Design practice is evolving, and so our deliverables should do as well. The challenge today is to move away from tools and methods that we were already using 20 years ago. Breaking down the system in individual modules, described through HTML styleguides seems the way to go.
Ethan Marcotte in his talk outlined the key benefits of this approach:
- Reduces design and development effort, by promoting re-use
- Enhances design consistency
- Reduces what Airbnb design team calls collaboration gap between designers and developers. The styleguide itself is a tool for collaboration
- Promotes faster in-browser design, test and iteration
- Creates a central, shared repository for both design and code. It’s also useful to onboard new team members
In the process of creating one, Ethan suggests that one of the crucial steps consists in correctly naming and organising elements and modules. Brad Frost’s Atomic Design methodology is a good framework to start with, but we shall use the convention that makes more sense for our organisation.

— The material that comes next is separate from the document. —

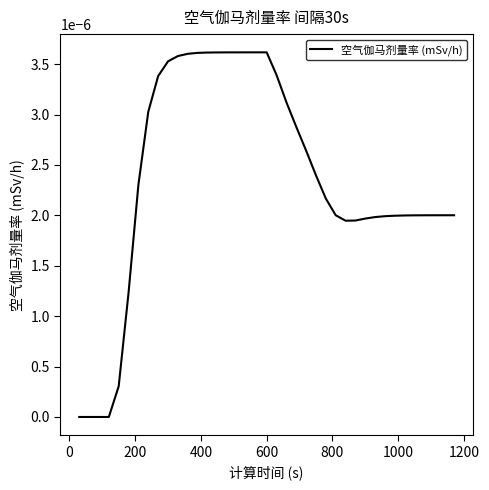

Where is the first local maximum?

600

Starting from content and designing in a modular fashion lets us cope with the baseline experiences and also deal with the modern continuum of screen sizes. However, what if we want to achieve design consistency even when there’s no screen at all?
Design Principles FTW!
or dealing with devices we don’t know yet
As new technologies emerge, the touchpoints for which we need to design become more and more diverse. Our goal as designers is to achieve what Cameron Mall calls “Unified Design”: an experience that feels nevertheless consistent because – as Jeffrey Zeldman puts it – “your brand happens between devices”. How can we design such a thing if our users jump seamlessly from our website to our Snapchat channel, then talk to our Facebook chatbot and they finally immerse into a Virtual Reality experience offered on Oculus Rift?

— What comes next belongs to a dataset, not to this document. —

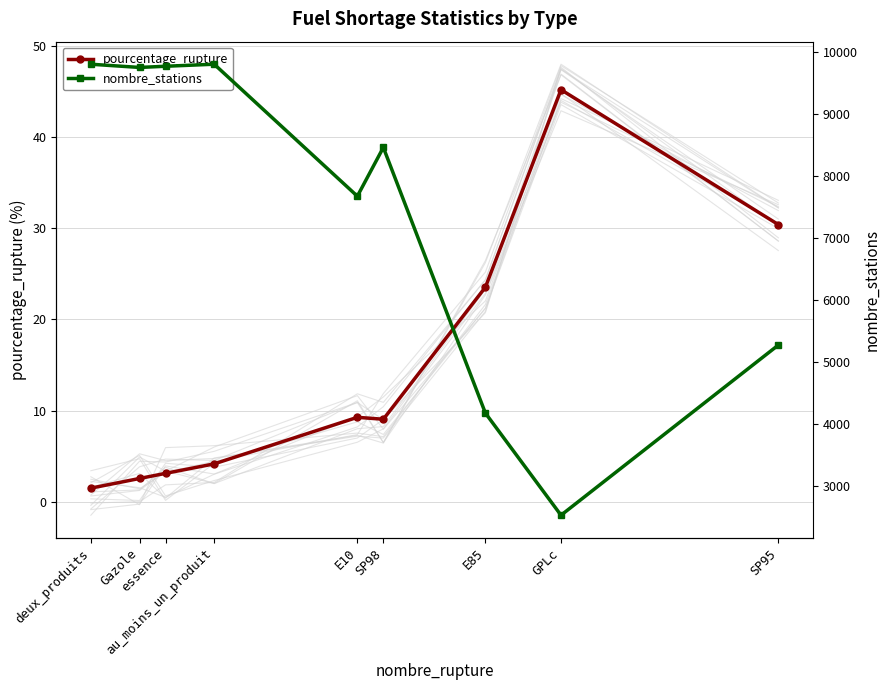

How many interior local peaks does the nombre_stations series have?

2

Ethan Marcotte suggests to step back and – before even conceiving these experiences – define a set of underlying Design Principles: something generic enough to be device-agnostic, but also specific enough so that it can be used to decline design decisions in a coherent way across many interfaces, not starting from scratch over and over again.
Mailchimp developed a Voice and Tone styleguide to describe the basic principles behind the copy used on their site and apps. For example, starting from this, it would be a lot easier for them to design a chatbot to be deployed on the Facebook Messenger platform.
Remember, principles can be your compass whenever a new device pops up and you have to design for it.
By starting from content and a solid foundation we can provide a suitable user experience to both the “next billion” and newer devices. We can make our design more efficient, by organising it in reusable modules that adapt to countless screen sizes. And we have to identify the underlying principles that fuel our digital presence, regardless of the channel in which it is experienced, so that it will always be perceived as a coherent entity.
The bottom line is, this means evolving the way we approach product design: something that may seem painful, but that will help us cope with future challenges posed to our profession. Something that will help everybody make a giant leap in the way we design and build products.
Products that can be experienced by everyone. Regardless of the device they’re holding.